The inverse of the power-duration curve: given a power, how long can it be sustained?

```python
# On a fitted model
tte = reg.predict_inverse(np.array([250, 300, 350]))

# With known parameters
tte = TwoParamCriticalPowerRegressor.curve_inverse(350, cp=250, w_prime=20_000)
```

## Plotting

Install with plotting support:

```bash
uv add silhouette[plotting]
```

Plot data with fitted models (sklearn Display pattern):

```python
from silhouette.plotting import PowerDurationDisplay

# Single model
display = PowerDurationDisplay.from_estimator(reg, durations.reshape(-1, 1), power)

# Compare models
display = PowerDurationDisplay.from_estimators(
    [reg_2p, reg_omni], durations.reshape(-1, 1), power,
)
```

![Power-Duration Models](docs/power_duration.png)

FPCA mode of variance:

```python
from silhouette.plotting import ModeOfVarianceDisplay

display = ModeOfVarianceDisplay.from_estimator(fpca_reg)
```

![Mode of Variance](docs/mode_of_variance.png)

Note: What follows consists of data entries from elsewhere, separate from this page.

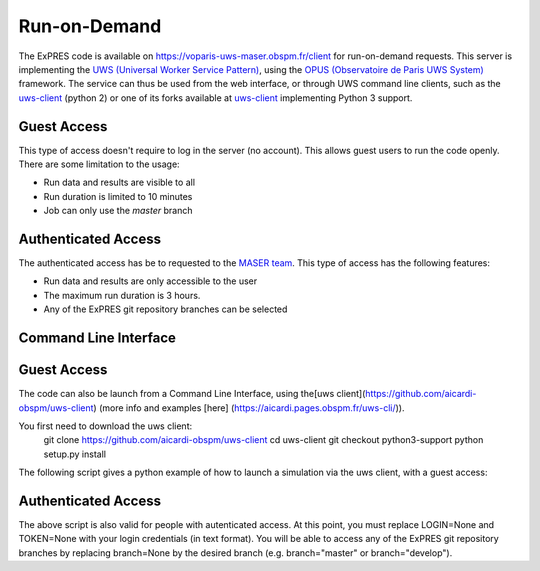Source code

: Run-on-Demand
=============

The ExPRES code is available on https://voparis-uws-maser.obspm.fr/client
for run-on-demand requests. This server is implementing the `UWS
(Universal Worker Service Pattern) <https://www.ivoa.net/documents/UWS/>`_,
using the `OPUS (Observatoire de Paris UWS System)
<https://github.com/ParisAstronomicalDataCentre/OPUS>`_ framework. The service
can thus be used from the web interface, or through UWS command line clients,
such as the `uws-client <https://github.com/aipescience/uws-client>`_ (python
2) or one of its forks available at `uws-client
<https://github.com/aicardi-obspm/uws-client>`_ implementing Python 3 support.

Guest Access
------------
This type of access doesn't require to log in the server (no account). This allows guest
users to run the code openly. There are some limitation to the usage:

- Run data and results are visible to all
- Run duration is limited to 10 minutes
- Job can only use the *master* branch

Authenticated Access
--------------------
The authenticated access has be to requested to the `MASER team
<mailto:contact.maser@obspm.fr>`_. This type of access has the following features:

- Run data and results are only accessible to the user
- The maximum run duration is 3 hours.
- Any of the ExPRES git repository branches can be selected

Command Line Interface
----------------------
Guest Access
------------
The code can also be launch from a Command Line Interface, using the[uws client](https://github.com/aicardi-obspm/uws-client) (more info and examples [here] (https://aicardi.pages.obspm.fr/uws-cli/)).

You first need to download the uws client:
    git clone https://github.com/aicardi-obspm/uws-client
    cd uws-client
    git checkout python3-support
    python setup.py install 

The following script gives a python example of how to launch a simulation via the uws client, with a guest access:

.. code-block::
   #−∗− coding : utf−8 −∗−
   from uws import UWS
   import time
   
   def uws_call_simu_ephem(FILE="example.json", FILE_EPHEM=None, JID=None, runID=None, LOOP=False, branch=None, LOGIN=None,executionDuration=None):
       FILE = "@"+FILE           
       SERVER = "voparis-uws-maser.obspm.fr"
       if runID == None:
           runID = "test_job"
       if LOGIN == None:
           LOGIN = ""
           TOKEN = ""
           JID="ExPRES"
           branch="master"
       if branch == None:
           branch="master"
           JID="ExPRES"
       if branch == "develop"
          JID ="ExPRES-dev"
          
       parameters = {'config':FILE, 'runId':runID, 'branch':branch}
       if FILE_EPHEM != None:
           FILE_EPHEM = "@"+FILE_EPHEM
           parameters['ephemeride']=FILE_EPHEM
       if executionDuration != None:
           parameters['executionDuration']=executionDuration

       print(parameters)

       uws_client = UWS.client.Client(url=f"https://{SERVER}/rest/{JID}", user=LOGIN, password=TOKEN)
    
       job= uws_client.new_job(parameters)
       job = uws_client.run_job(job.job_id)
    
       print(uws_client.get_phase(job.job_id))
       print(f"Job : {job.job_id}")
    
       if LOOP:
           while True:
               time.sleep(2)
               phase = uws_client.get_phase(job.job_id)
               if phase == UWS.models.JobPhases.COMPLETED:
                   print("Job completed")
                   break
               elif phase == UWS.models.JobPhases.ERROR or phase == UWS.models.JobPhases.ABORTED:
                   print("Job failed")
                   break
        
           job = uws_client.get_job(job.job_id)
           for result in job.results:
               filename = "./" + result.id
               print(f"Downloading {result.id}")
               uws_client.connection.download_file(str(result.reference), LOGIN, TOKEN, filename)


Authenticated Access
--------------------
The above script is also valid for people with autenticated access. At this point, you must replace LOGIN=None and TOKEN=None with your login credentials (in text format). You will be able to access any of the ExPRES git repository branches by replacing branch=None by the desired branch (e.g. branch="master" or branch="develop").
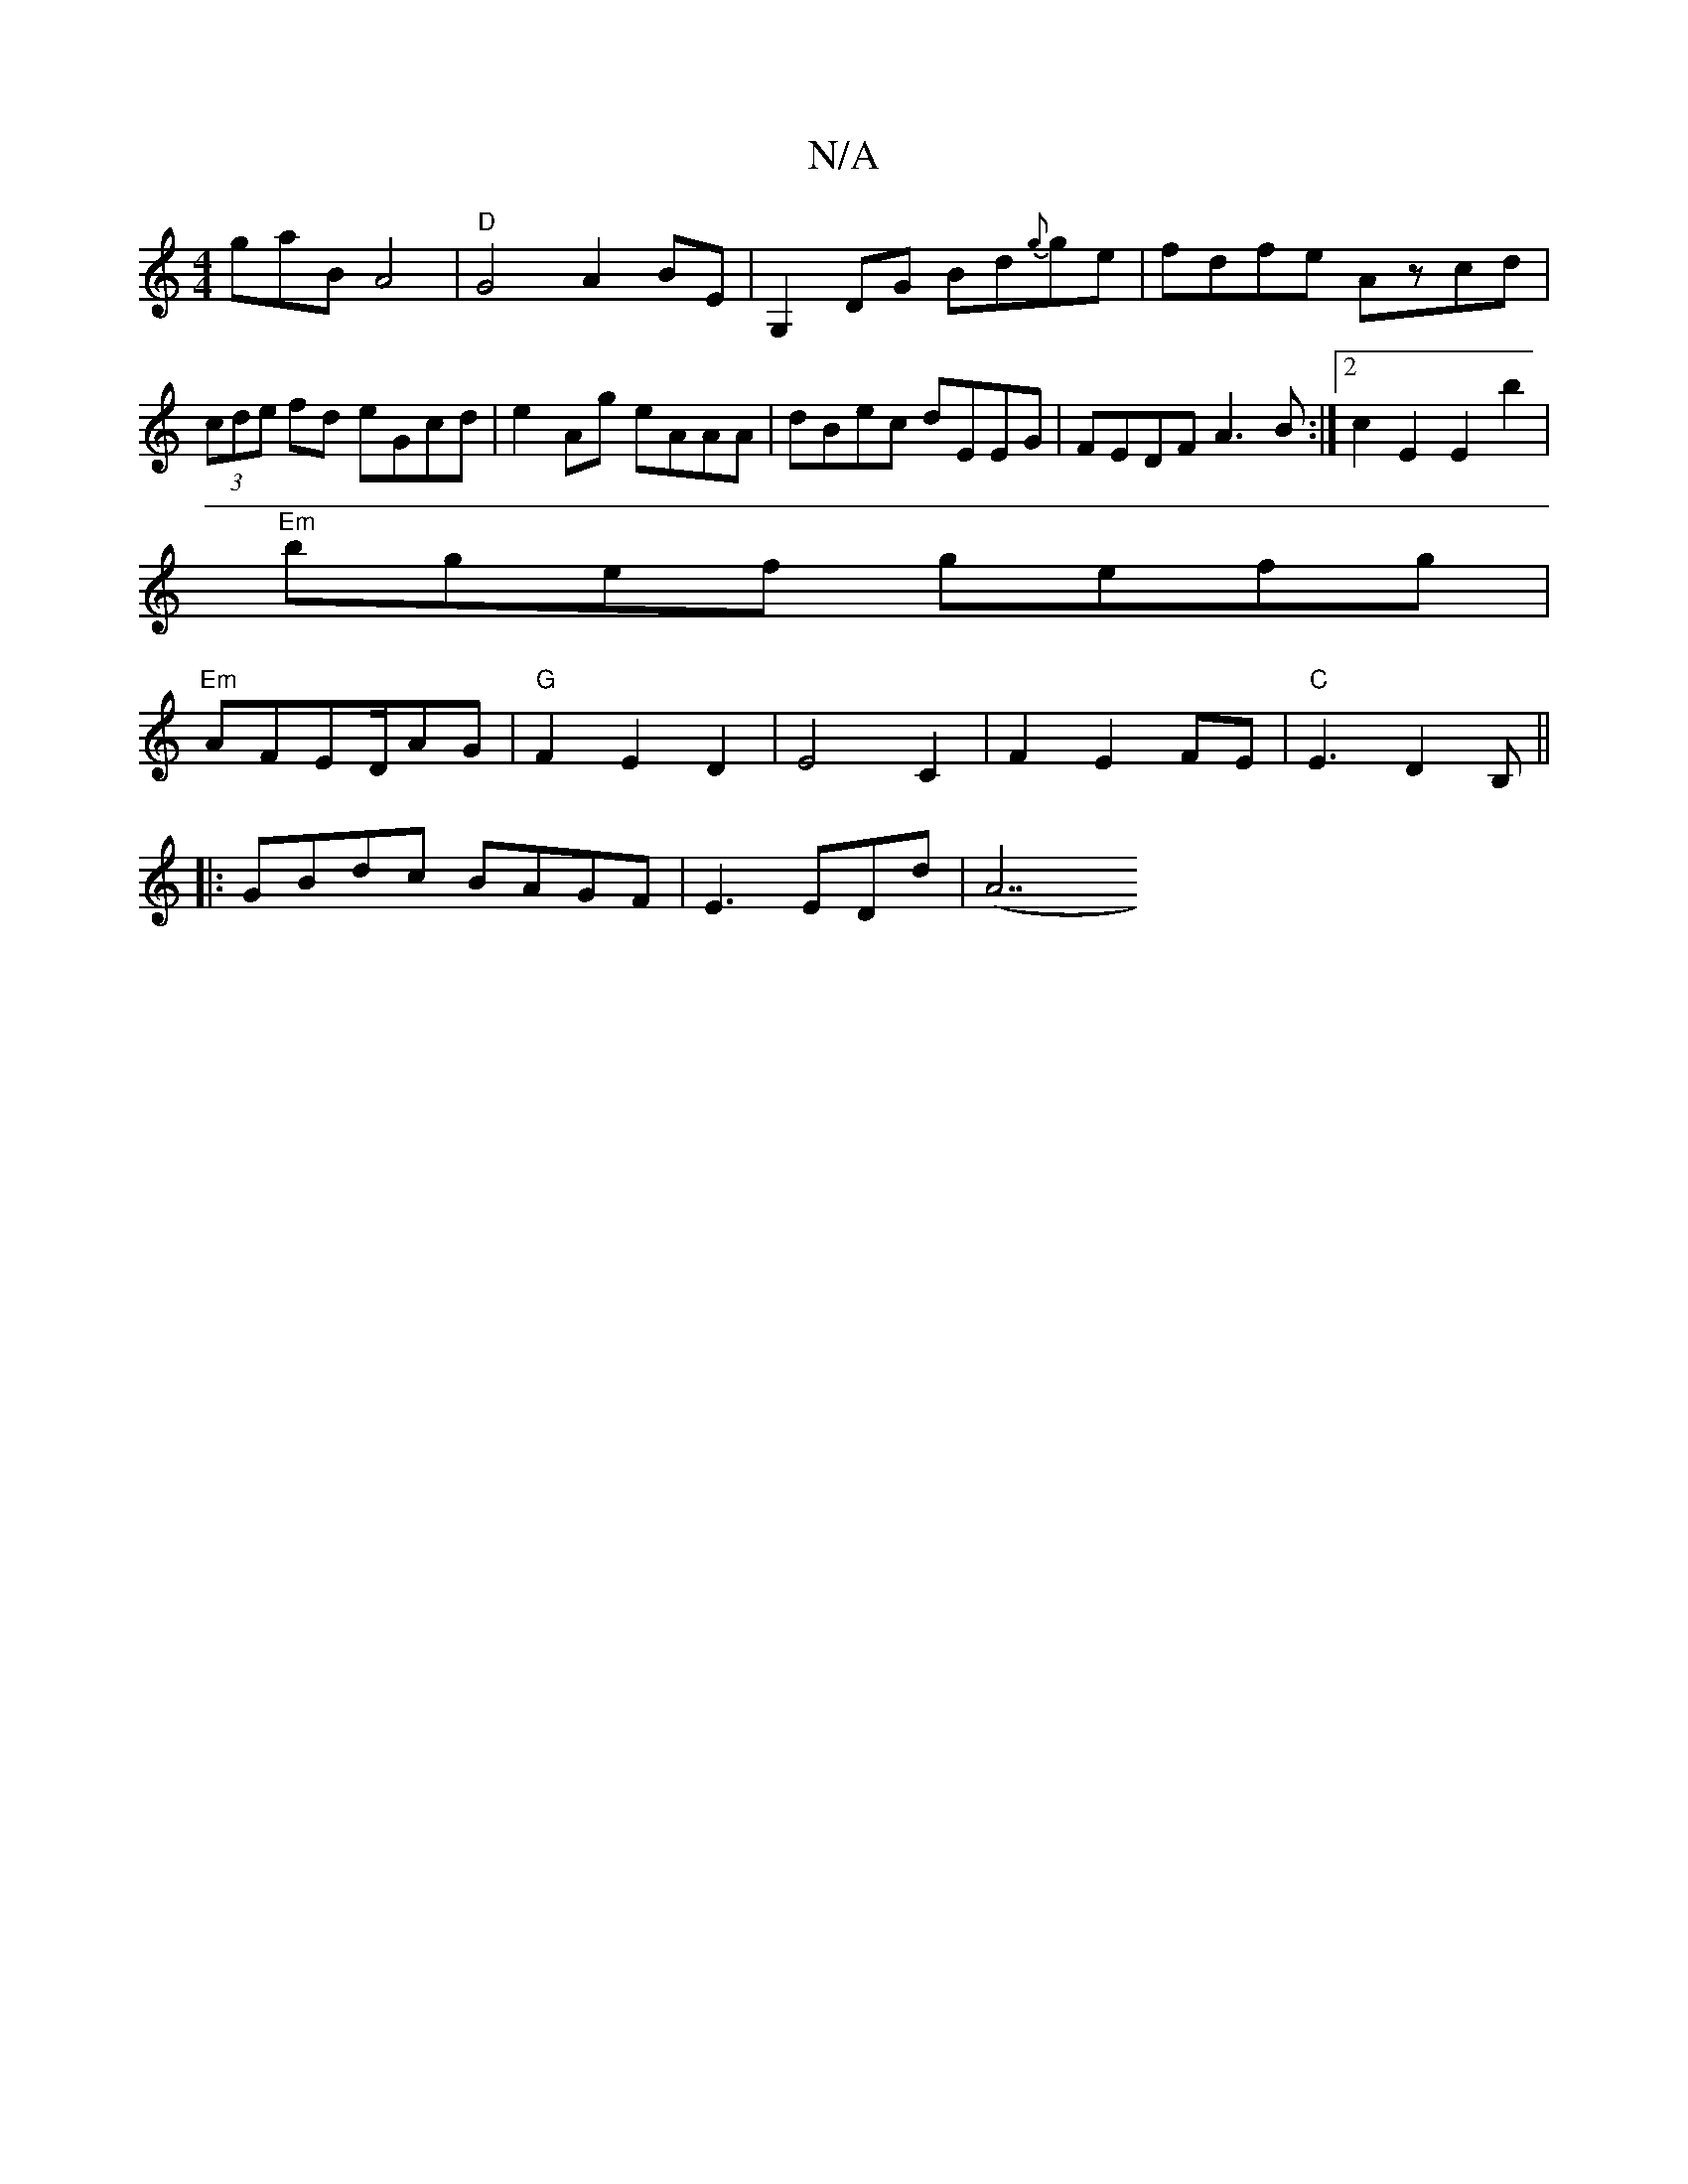 X:1
T:N/A
M:4/4
R:N/A
K:Cmajor
gaB A4 | "D"G4 A2BE|G,2DG Bd{g}ge|fdfe Azcd|(3cde fd eGcd|e2Ag eAAA|dBec dEEG|FEDF A3B:|2 c2E2E2tb2|
"Em"bgef gefg|
"Em" AFED/2AG | "G"F2E2D2|E4 C2|F2 E2FE|"C"E3D2B, ||
|:GBdc BAGF|E3 EDd | (A7"G2 BG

Minimal power model (normalized coordinates with reference band):

```python
from silhouette.plotting import MinimalPowerDisplay

display = MinimalPowerDisplay.from_estimator(reg_minimal, durations.reshape(-1, 1), power)
```

![Minimal Power Model](docs/minimal_power_speed.png)

## References

- Monod, H., & Scherrer, J. (1965). The work capacity of a synergic muscular group. *Ergonomics, 8*(3), 329-338.
- Hopkins, W. G., Edmond, I. M., Hamilton, B. H., Macfarlane, D. J., & Ross, B. H. (1989). Relation between power and endurance for treadmill running of short duration. *Ergonomics, 32*(12), 1565-1571.
- Morton, R. H. (1996). A 3-parameter critical power model. *Ergonomics, 39*(4), 611-619.
- Mulligan, M., Adam, G., & Emig, T. (2018). A minimal power model for human running performance. *PloS one, 13*(11), e0206645.
- Puchowicz, M. J., Baker, J., & Clarke, D. C. (2020). Development and field validation of an omni-domain power-duration model. *Journal of Sports Sciences, 38*(7), 801-813.
- Puchowicz, M. J., & Skiba, P. F. (2025). Functional Data Analysis of the Power-Duration Relationship in Cyclists. *International Journal of Sports Physiology and Performance, 1*(aop), 1-10.